(Beginning of Dataset content)

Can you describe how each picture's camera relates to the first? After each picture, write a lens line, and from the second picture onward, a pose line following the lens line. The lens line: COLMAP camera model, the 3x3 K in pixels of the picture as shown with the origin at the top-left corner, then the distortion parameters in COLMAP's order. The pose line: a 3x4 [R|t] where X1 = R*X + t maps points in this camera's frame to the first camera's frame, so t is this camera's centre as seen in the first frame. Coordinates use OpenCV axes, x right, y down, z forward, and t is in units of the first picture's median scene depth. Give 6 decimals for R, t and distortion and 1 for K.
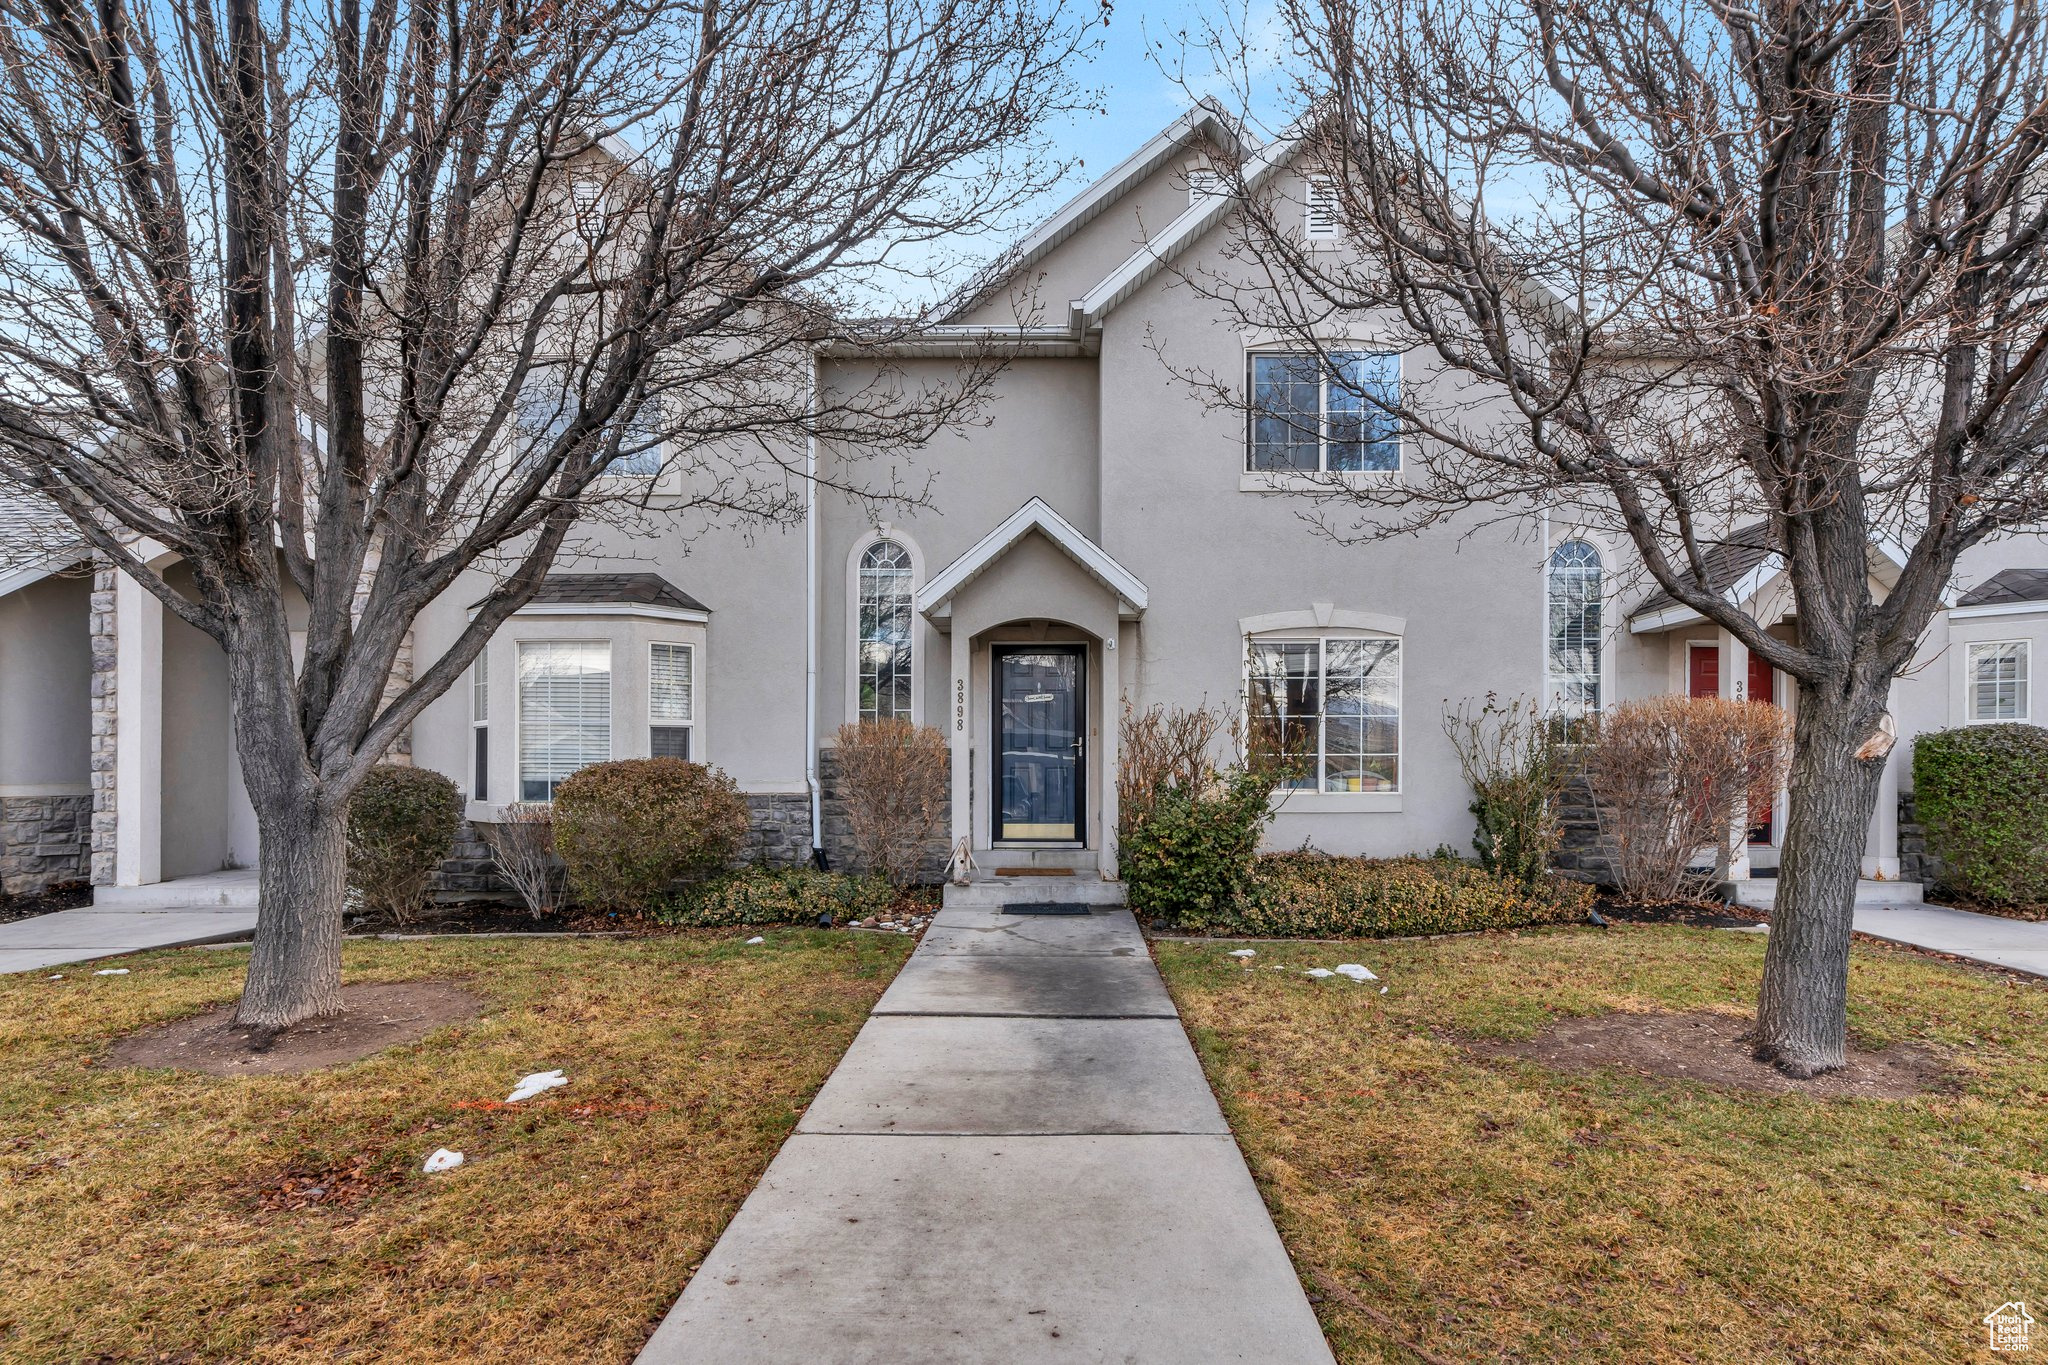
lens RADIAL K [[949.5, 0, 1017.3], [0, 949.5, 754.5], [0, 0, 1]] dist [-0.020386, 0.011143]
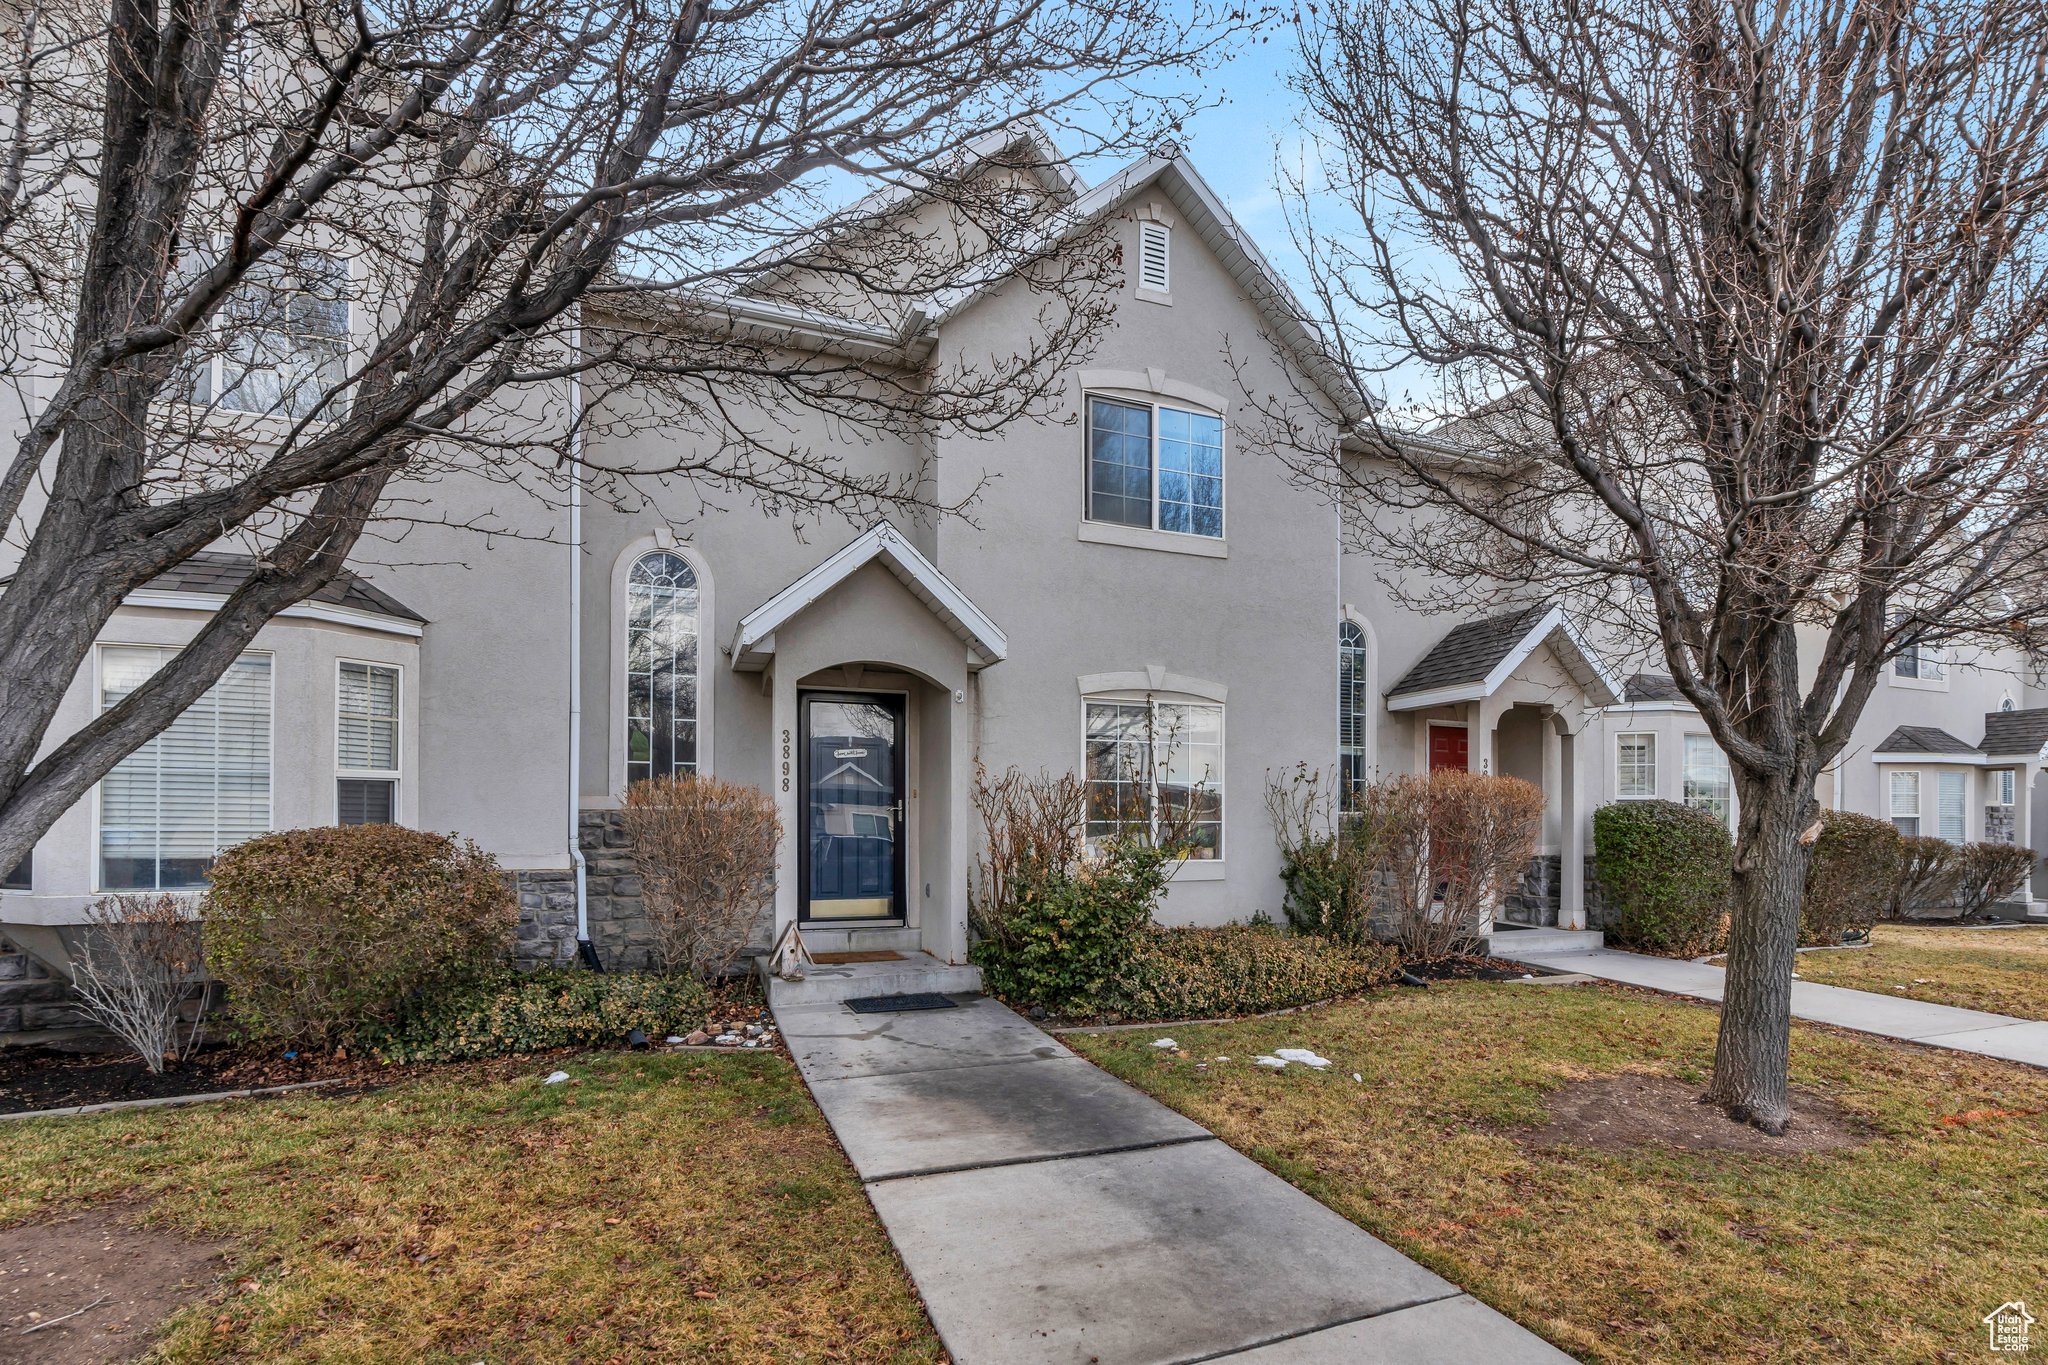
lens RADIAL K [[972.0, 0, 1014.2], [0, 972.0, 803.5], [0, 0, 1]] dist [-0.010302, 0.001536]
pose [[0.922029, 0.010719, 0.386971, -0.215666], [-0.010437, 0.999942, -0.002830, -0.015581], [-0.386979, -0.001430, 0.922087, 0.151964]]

(End of Dataset content)

Problem statement. Rewrite the data from the start up to and including the line that contains "dist [-0.010302, 0.001536]", replacing "pose line" with "extrinsics line" and keeping everything else the same. Leave the pictures out of your answer.

Output.
Can you describe how each picture's camera relates to the first? After each picture, write a lens line, and from the second picture onward, a extrinsics line following the lens line. The lens line: COLMAP camera model, the 3x3 K in pixels of the picture as shown with the origin at the top-left corner, then the distortion parameters in COLMAP's order. The extrinsics line: a 3x4 [R|t] where X1 = R*X + t maps points in this camera's frame to the first camera's frame, so t is this camera's centre as seen in the first frame. Coordinates use OpenCV axes, x right, y down, z forward, and t is in units of the first picture's median scene depth. Give 6 decimals for R, t and distortion and 1 for K.
lens RADIAL K [[949.5, 0, 1017.3], [0, 949.5, 754.5], [0, 0, 1]] dist [-0.020386, 0.011143]
lens RADIAL K [[972.0, 0, 1014.2], [0, 972.0, 803.5], [0, 0, 1]] dist [-0.010302, 0.001536]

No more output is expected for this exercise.